Mortgage delinquencies have been rising rapidly for the last two years. Not surprisingly, banks have been tightening their standards for new mortgages. Take a look at the chart, below, which shows the net percentage of banks that tightened credit standards for residential mortgages in each quarter.
The chart was derived from the Federal Reserve's quarterly survey of senior loan officers. The survey asks, among other things, if banks tightened or loosened credit standards during the current quarter. The numbers in the chart were calculated by subtracting the percentage of banks that loosened standards from the percentage of banks that tightened standards.
Banks have gone through cycles of loosening and tightening in the past, but the current cycle is unprecedented. Beginning in the fourth quarter of 2006, banks began tightening credit, reaching a peak level of activity in the third quarter of 2008. At that point, roughly 75% of banks were tightening credit standards for mortgages.
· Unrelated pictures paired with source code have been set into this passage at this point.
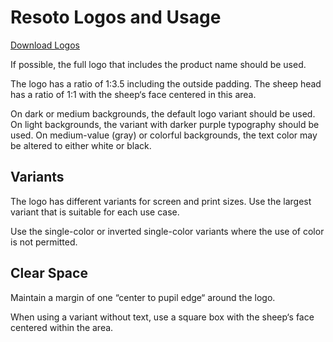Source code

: # Resoto Logos and Usage

<p><a href="pathname:///assets/resoto-logos.zip" class="button button--primary">Download Logos</a></p>

If possible, the full logo that includes the product name should be used.

The logo has a ratio of 1:3.5 including the outside padding. The sheep head has a ratio of 1:1 with the sheep‘s face centered in this area.

On dark or medium backgrounds, the default logo variant should be used. On light backgrounds, the variant with darker purple typography should be used. On medium-value (gray) or colorful backgrounds, the text color may be altered to either white or black.

## Variants

The logo has different variants for screen and print sizes. Use the largest variant that is suitable for each use case.

Use the single-color or inverted single-color variants where the use of color is not permitted.

## Clear Space

Maintain a margin of one “center to pupil edge“ around the logo.

When using a variant without text, use a square box with the sheep‘s face centered within the area.
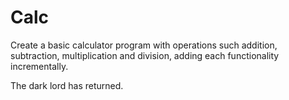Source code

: # Calc
Create a basic calculator program with operations such addition, subtraction, multiplication and division, adding each functionality incrementally.

The dark lord has returned.
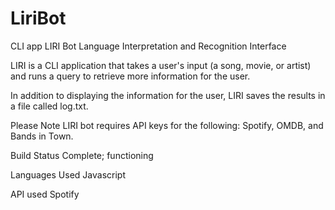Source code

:# LiriBot
CLI app
LIRI Bot
Language Interpretation and Recognition Interface

LIRI is a CLI application that takes a user's input (a song, movie, or artist) and runs a query to retrieve more information for the user.

In addition to displaying the information for the user, LIRI saves the results in a file called log.txt.

Please Note
LIRI bot requires API keys for the following: Spotify, OMDB, and Bands in Town.

Build Status
Complete; functioning

Languages Used
Javascript

API used
Spotify

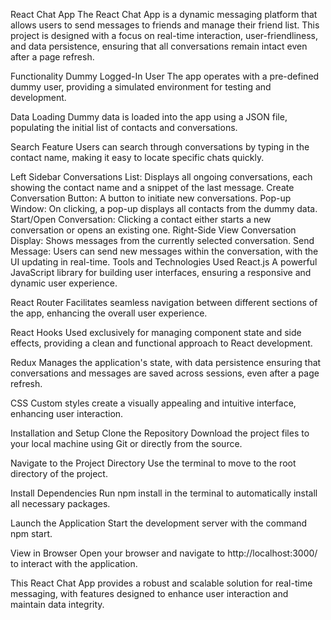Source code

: React Chat App
The React Chat App is a dynamic messaging platform that allows users to send messages to friends and manage their friend list. This project is designed with a focus on real-time interaction, user-friendliness, and data persistence, ensuring that all conversations remain intact even after a page refresh.

Functionality
Dummy Logged-In User
The app operates with a pre-defined dummy user, providing a simulated environment for testing and development.

Data Loading
Dummy data is loaded into the app using a JSON file, populating the initial list of contacts and conversations.

Search Feature
Users can search through conversations by typing in the contact name, making it easy to locate specific chats quickly.

Left Sidebar
Conversations List: Displays all ongoing conversations, each showing the contact name and a snippet of the last message.
Create Conversation Button: A button to initiate new conversations.
Pop-up Window: On clicking, a pop-up displays all contacts from the dummy data.
Start/Open Conversation: Clicking a contact either starts a new conversation or opens an existing one.
Right-Side View
Conversation Display: Shows messages from the currently selected conversation.
Send Message: Users can send new messages within the conversation, with the UI updating in real-time.
Tools and Technologies Used
React.js
A powerful JavaScript library for building user interfaces, ensuring a responsive and dynamic user experience.

React Router
Facilitates seamless navigation between different sections of the app, enhancing the overall user experience.

React Hooks
Used exclusively for managing component state and side effects, providing a clean and functional approach to React development.

Redux
Manages the application's state, with data persistence ensuring that conversations and messages are saved across sessions, even after a page refresh.

CSS
Custom styles create a visually appealing and intuitive interface, enhancing user interaction.

Installation and Setup
Clone the Repository
Download the project files to your local machine using Git or directly from the source.

Navigate to the Project Directory
Use the terminal to move to the root directory of the project.

Install Dependencies
Run npm install in the terminal to automatically install all necessary packages.

Launch the Application
Start the development server with the command npm start.

View in Browser
Open your browser and navigate to http://localhost:3000/ to interact with the application.

This React Chat App provides a robust and scalable solution for real-time messaging, with features designed to enhance user interaction and maintain data integrity.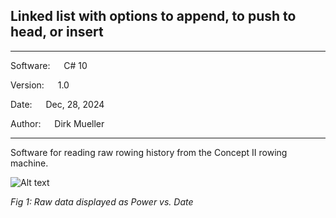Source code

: ## Linked list with options to append, to push to head, or insert
**********************************************
Software:	&emsp;	C# 10

Version: &emsp;   	1.0

Date: 	&emsp;		Dec, 28, 2024

Author:	&emsp;		Dirk Mueller
**********************************************
Software for reading raw rowing history from the Concept II rowing machine.

![Alt text](images/power.png)

*Fig 1: Raw data displayed as Power vs. Date*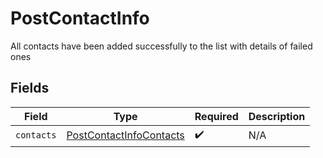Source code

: # PostContactInfo

All contacts have been added successfully to the list with details of failed ones


## Fields

| Field                                                                     | Type                                                                      | Required                                                                  | Description                                                               |
| ------------------------------------------------------------------------- | ------------------------------------------------------------------------- | ------------------------------------------------------------------------- | ------------------------------------------------------------------------- |
| `contacts`                                                                | [PostContactInfoContacts](../../models/shared/postcontactinfocontacts.md) | :heavy_check_mark:                                                        | N/A                                                                       |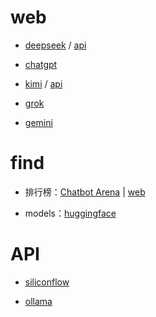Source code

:# web

* [deepseek](https://chat.deepseek.com/) / [api](https://platform.deepseek.com/)

* [chatgpt](https://chatgpt.com/?model=auto)

* [kimi](https://kimi.moonshot.cn/chat/empty) / [api](https://platform.moonshot.cn/console/account)

* [grok](https://grok.com/)

* [gemini](https://gemini.google.com/app)

# find

* 排行榜：[Chatbot Arena](https://lmarena.ai/?leaderboard) | [web](https://web.lmarena.ai/)

* models：[huggingface](https://huggingface.co/models)

# API

* [siliconflow](https://cloud.siliconflow.cn/models)

* [ollama](https://ollama.com/search)
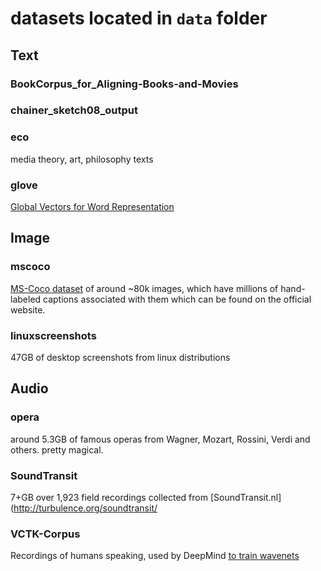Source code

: # datasets located in `data` folder

## Text

### BookCorpus_for_Aligning-Books-and-Movies

### chainer_sketch08_output

### eco

media theory, art, philosophy texts

### glove

[Global Vectors for Word Representation](http://nlp.stanford.edu/projects/glove/)

## Image

### mscoco

[MS-Coco dataset](http://mscoco.org/) of around ~80k images, which have millions of hand-labeled captions associated with them which can be found on the official website.

### linuxscreenshots

47GB of desktop screenshots from linux distributions

## Audio

### opera

around 5.3GB of famous operas from Wagner, Mozart, Rossini, Verdi and others. pretty magical. 

### SoundTransit

7+GB over 1,923 field recordings collected from [SoundTransit.nl](http://turbulence.org/soundtransit/

### VCTK-Corpus

Recordings of humans speaking, used by DeepMind [to train wavenets](https://deepmind.com/blog/wavenet-generative-model-raw-audio/)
In some senses, the panic has receded. In the most recent survey, only 24% of banks said that they were tightening standards. It's important to interpret the chart correctly, however. It does not indicate that credit standards are actually loosening, only that fewer banks are still tightening. (Only 2% of banks actually relaxed their lending standards during the current quarter. That's the first time in a year that any survey respondent has relaxed its standards.)
The continuing clamp-down on mortgage standards probably explains why record-low mortgage interest rates have not had a larger impact on housing prices. It may also provide a clue about when the housing market will recover. The last time that the housing market went from boom to bust, prices didn't bottom out until the mid-1990's, long after banks had begun loosening credit standards.